§ Exercise prompt: Only the lines from the first line of the data through the line containing "2.2.2.5. Frame Excess Ratio (FXR)" belong in the answer, transcribed exactly; pictures do not.

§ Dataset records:
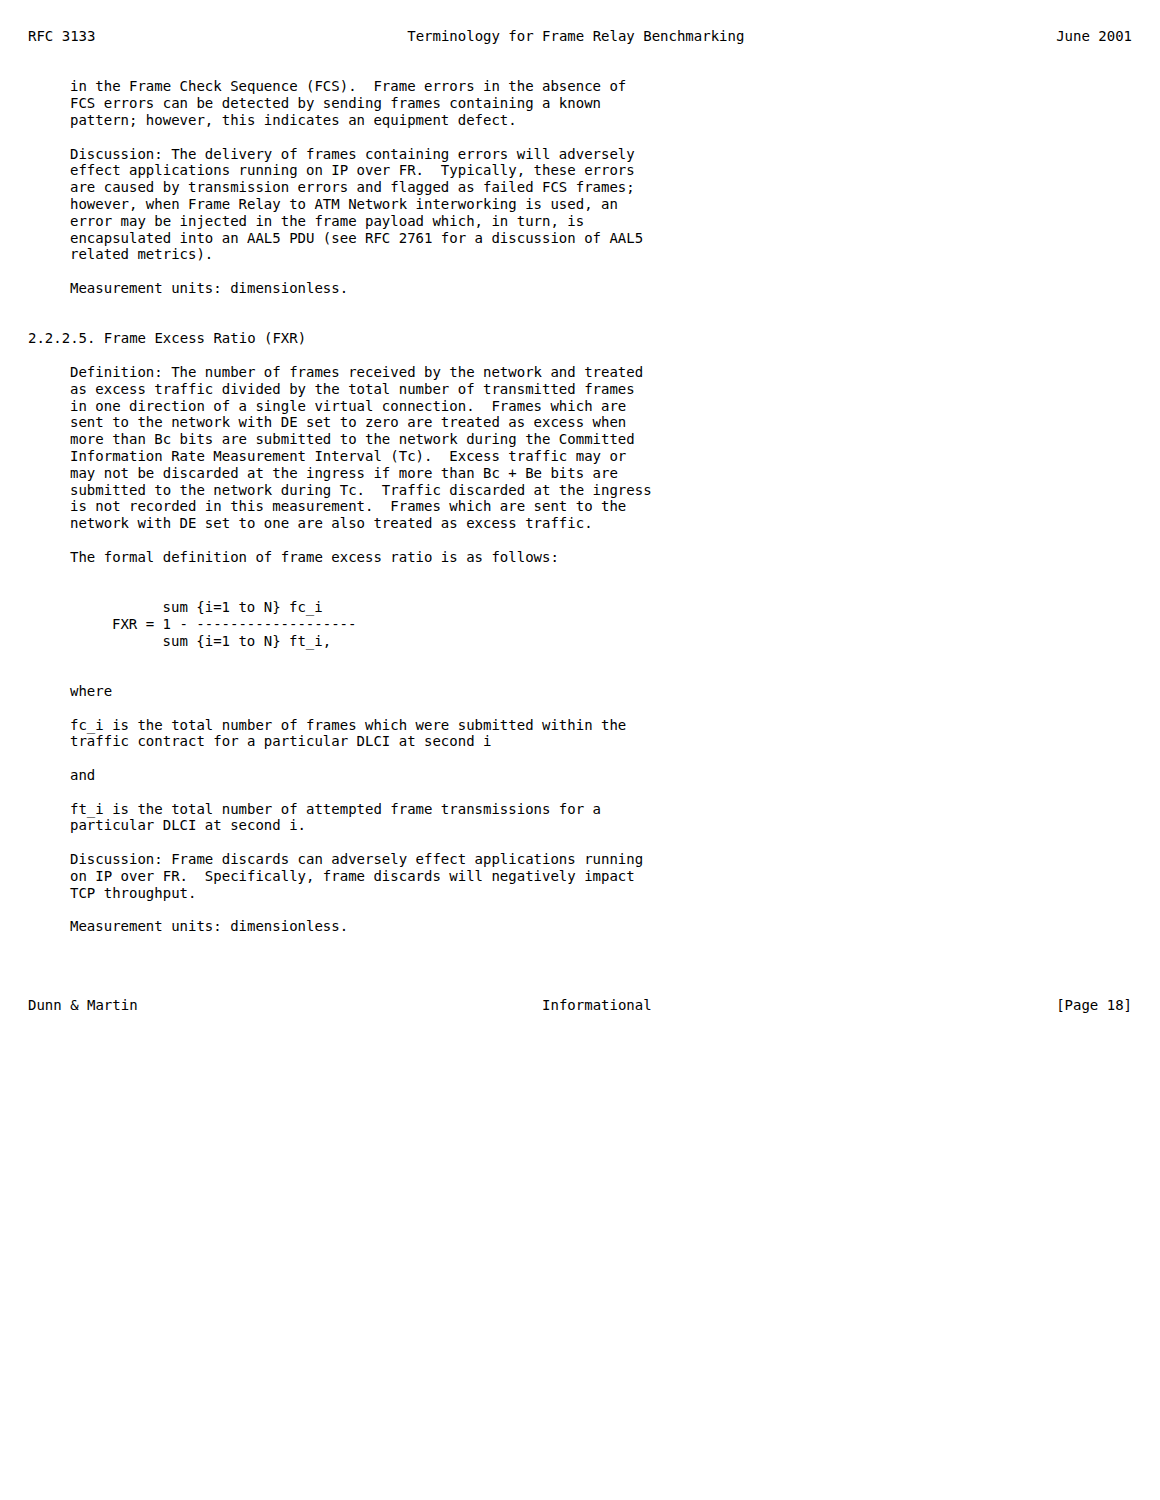RFC 3133 Terminology for Frame Relay Benchmarking June 2001
in the Frame Check Sequence (FCS). Frame errors in the absence of FCS errors can be detected by sending frames containing a known pattern; however, this indicates an equipment defect. Discussion: The delivery of frames containing errors will adversely effect applications running on IP over FR. Typically, these errors are caused by transmission errors and flagged as failed FCS frames; however, when Frame Relay to ATM Network interworking is used, an error may be injected in the frame payload which, in turn, is encapsulated into an AAL5 PDU (see RFC 2761 for a discussion of AAL5 related metrics). Measurement units: dimensionless.
2.2.2.5. Frame Excess Ratio (FXR)
Definition: The number of frames received by the network and treated as excess traffic divided by the total number of transmitted frames in one direction of a single virtual connection. Frames which are sent to the network with DE set to zero are treated as excess when more than Bc bits are submitted to the network during the Committed Information Rate Measurement Interval (Tc). Excess traffic may or may not be discarded at the ingress if more than Bc + Be bits are submitted to the network during Tc. Traffic discarded at the ingress is not recorded in this measurement. Frames which are sent to the network with DE set to one are also treated as excess traffic. The formal definition of frame excess ratio is as follows:
sum {i=1 to N} fc_i FXR = 1 - ------------------- sum {i=1 to N} ft_i,
where fc_i is the total number of frames which were submitted within the traffic contract for a particular DLCI at second i and ft_i is the total number of attempted frame transmissions for a particular DLCI at second i. Discussion: Frame discards can adversely effect applications running on IP over FR. Specifically, frame discards will negatively impact TCP throughput. Measurement units: dimensionless.
Dunn & Martin Informational[Page 18]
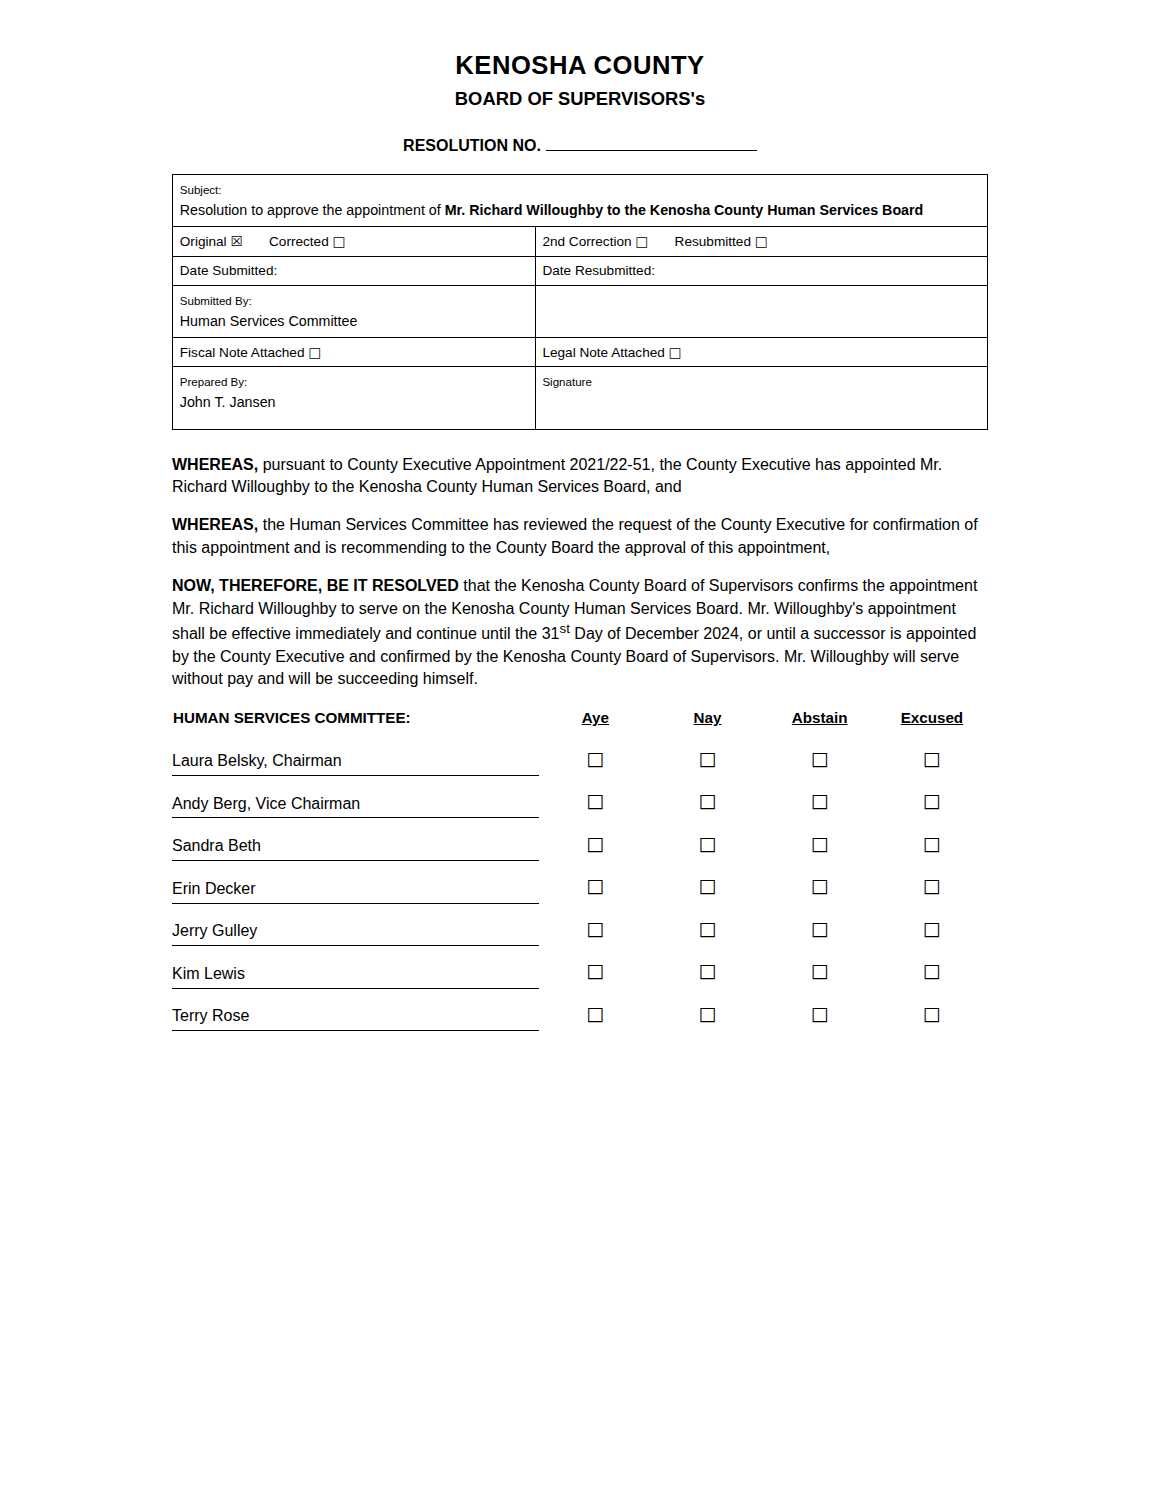KENOSHA COUNTY
BOARD OF SUPERVISORS's
RESOLUTION NO.
| Subject: Resolution to approve the appointment of Mr. Richard Willoughby to the Kenosha County Human Services Board |
| Original ☒ Corrected □ | 2nd Correction □ Resubmitted □ |
| Date Submitted: | Date Resubmitted: |
| Submitted By: Human Services Committee | |
| Fiscal Note Attached □ | Legal Note Attached □ |
| Prepared By: John T. Jansen | Signature |
WHEREAS, pursuant to County Executive Appointment 2021/22-51, the County Executive has appointed Mr. Richard Willoughby to the Kenosha County Human Services Board, and
WHEREAS, the Human Services Committee has reviewed the request of the County Executive for confirmation of this appointment and is recommending to the County Board the approval of this appointment,
NOW, THEREFORE, BE IT RESOLVED that the Kenosha County Board of Supervisors confirms the appointment Mr. Richard Willoughby to serve on the Kenosha County Human Services Board. Mr. Willoughby's appointment shall be effective immediately and continue until the 31st Day of December 2024, or until a successor is appointed by the County Executive and confirmed by the Kenosha County Board of Supervisors. Mr. Willoughby will serve without pay and will be succeeding himself.
| HUMAN SERVICES COMMITTEE: | Aye | Nay | Abstain | Excused |
| --- | --- | --- | --- | --- |
| Laura Belsky, Chairman | □ | □ | □ | □ |
| Andy Berg, Vice Chairman | □ | □ | □ | □ |
| Sandra Beth | □ | □ | □ | □ |
| Erin Decker | □ | □ | □ | □ |
| Jerry Gulley | □ | □ | □ | □ |
| Kim Lewis | □ | □ | □ | □ |
| Terry Rose | □ | □ | □ | □ |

§ Solution for this task:
RFC 3133 Terminology for Frame Relay Benchmarking June 2001
in the Frame Check Sequence (FCS). Frame errors in the absence of FCS errors can be detected by sending frames containing a known pattern; however, this indicates an equipment defect. Discussion: The delivery of frames containing errors will adversely effect applications running on IP over FR. Typically, these errors are caused by transmission errors and flagged as failed FCS frames; however, when Frame Relay to ATM Network interworking is used, an error may be injected in the frame payload which, in turn, is encapsulated into an AAL5 PDU (see RFC 2761 for a discussion of AAL5 related metrics). Measurement units: dimensionless.
2.2.2.5. Frame Excess Ratio (FXR)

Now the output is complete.